SHORT TASK A: In the rows of stored data below the article, copy out everything from the line containing "Objects in satellite" down to the line containing "building: (140, 412)", including both of those lines, without changing any characters.

I think I speak for nearly everyone here when I say that Kevin Smith’s once vaunted career has recently taken a dramatic – DRAMATIC – turn straight up into WTF-ville. So right now, I’m not exactly excited for much the once fan-favourite filmmaker has to offer. Because y’know: Nazi sausages. One project I used to have some hype for was Mallrats 2, the sequel to Smith’s cult classic 1995 comedy starring Jason Lee, Jeremy London, Shannen Doherty, Claire Forlani, Jason Mewes, Smith himself and more (with one of the earliest Stan Lee cameos in movie history) which taught us to never trust chocolate covered pretzels. Smith revealed last year that he was in fact working on a follow-up movie, and even had a title for the movie all lined up – Mallbrats – but it appears that some plans have changed.
Appearing on a Philadelphia morning radio show (via Screenrant), Smith explained that things were not as “in production” with Mallbrats as it may have have appeared, mainly thanks to some film title rights issues that needed to be worked out with Universal Pictures, who released the movie two decades ago
The way I do things is I start talking about them until they’re true. So when I started talking about Mallrats , there was nobody involved except me. Then I brought the cast together and then the script and everything. And the one component that was missing was Universal, the studio. I called my agency and I said, ‘Hey, man, can I just make a Mallrats sequel? Universal owns it. Do I really need to make it with Universal? Can I just write a script and maybe buy the title from them or something?’ The agent told me, ‘Yeah, absolutely. They’ll let it go.’ And I was like ‘Are you positive? I don’t want to start this and that’s not the case.’ And he’s like ‘Yeah, there’s three ways in which you can make this movie. You finance it yourself, you finance it with the studio, or they finance it. But since it’s an old movie and it’s a very small title, it’ll probably be you financing it yourself.’ Right on. Fantastic. That’s what I like to hear. Nobody can stop me from self-expressing.
So I wrote my script, put everything together, and then I was like, ‘I’m ready to go. Do I have to reach out to Universal for approval or something? Or let them pass or whatever?’ And he’s like ‘Yeah, we have to submit the script.’ And I’m like ‘Why do we have to submit the script?’ And he says, ‘Because they own the property and it’s a formality. It’s gonna be fine.’
So we submitted the script, and my agent comes back to me and he goes, ‘Well, apparently Universal has never let a catalog title go. Any title they own, they’ve retained. They’ve never done something where they’ve been like, oh, you can take it back and go make a sequel. Never in the history of the studio.’ And I was like ‘Wait, you told me that was one of my options.’ And he said, ‘Well, apparently I was wrong. So right now there’s two options, you make it fully, the studio finances it or you co-finance it with the studio.’
So we entered into a protracted negotiation with Universal, trying to get it made in different pockets of the studio. And I haven’t told anybody this, so I guess this is kind of an exclusive…it is happening, but it’s just taking a longer time to build it. What we did was reconfigured it. Mallrats is a 20 year old movie. And the idea of sequelizing a 20 year old movie, some people are just like ‘Why would you bother? It wasn’t successful the first time. What did you make the first time, $2 million? I don’t know if the world is screaming out for this.’
So where does that leave Mallrats 2? Well, as Smith indicated it’s being reconfigured, and in this case that new configuration is a 10-episode TV series. And it’s all thanks to a certain scarlet speedster.

Stored data:

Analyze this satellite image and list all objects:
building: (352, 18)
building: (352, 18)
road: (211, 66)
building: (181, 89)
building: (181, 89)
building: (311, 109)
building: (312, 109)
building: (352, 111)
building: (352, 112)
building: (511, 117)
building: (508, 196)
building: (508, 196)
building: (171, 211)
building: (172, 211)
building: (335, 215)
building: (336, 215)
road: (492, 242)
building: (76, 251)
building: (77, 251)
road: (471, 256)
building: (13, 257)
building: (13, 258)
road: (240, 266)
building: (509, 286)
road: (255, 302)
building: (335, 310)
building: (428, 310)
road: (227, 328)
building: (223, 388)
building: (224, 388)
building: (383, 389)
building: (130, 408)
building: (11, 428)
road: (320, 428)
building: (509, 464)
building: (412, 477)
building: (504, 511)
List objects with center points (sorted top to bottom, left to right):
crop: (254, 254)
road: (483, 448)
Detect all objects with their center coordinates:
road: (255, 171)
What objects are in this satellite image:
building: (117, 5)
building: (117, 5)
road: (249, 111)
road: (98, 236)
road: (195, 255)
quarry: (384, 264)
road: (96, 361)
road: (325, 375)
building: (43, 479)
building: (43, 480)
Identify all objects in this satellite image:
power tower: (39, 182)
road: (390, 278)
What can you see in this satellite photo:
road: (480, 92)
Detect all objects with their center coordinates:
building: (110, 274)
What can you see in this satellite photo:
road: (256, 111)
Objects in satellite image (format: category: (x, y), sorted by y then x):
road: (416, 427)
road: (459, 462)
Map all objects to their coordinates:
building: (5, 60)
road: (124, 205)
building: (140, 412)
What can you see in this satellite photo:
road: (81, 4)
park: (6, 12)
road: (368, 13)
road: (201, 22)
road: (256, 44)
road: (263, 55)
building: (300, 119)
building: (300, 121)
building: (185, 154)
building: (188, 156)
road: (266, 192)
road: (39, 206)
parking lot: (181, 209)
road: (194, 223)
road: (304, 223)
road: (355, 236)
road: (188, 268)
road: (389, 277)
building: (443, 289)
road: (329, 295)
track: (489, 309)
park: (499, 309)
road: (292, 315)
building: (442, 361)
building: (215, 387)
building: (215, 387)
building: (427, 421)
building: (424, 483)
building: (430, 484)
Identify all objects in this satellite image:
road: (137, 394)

SHORT TASK B: According to the article on the Mallrats sequel, what format has the project been reconfigured into?

CORRECT RESULT A:
Objects in satellite image (format: category: (x, y), sorted by y then x):
road: (416, 427)
road: (459, 462)
Map all objects to their coordinates:
building: (5, 60)
road: (124, 205)
building: (140, 412)

CORRECT RESULT B: A 10-episode TV series.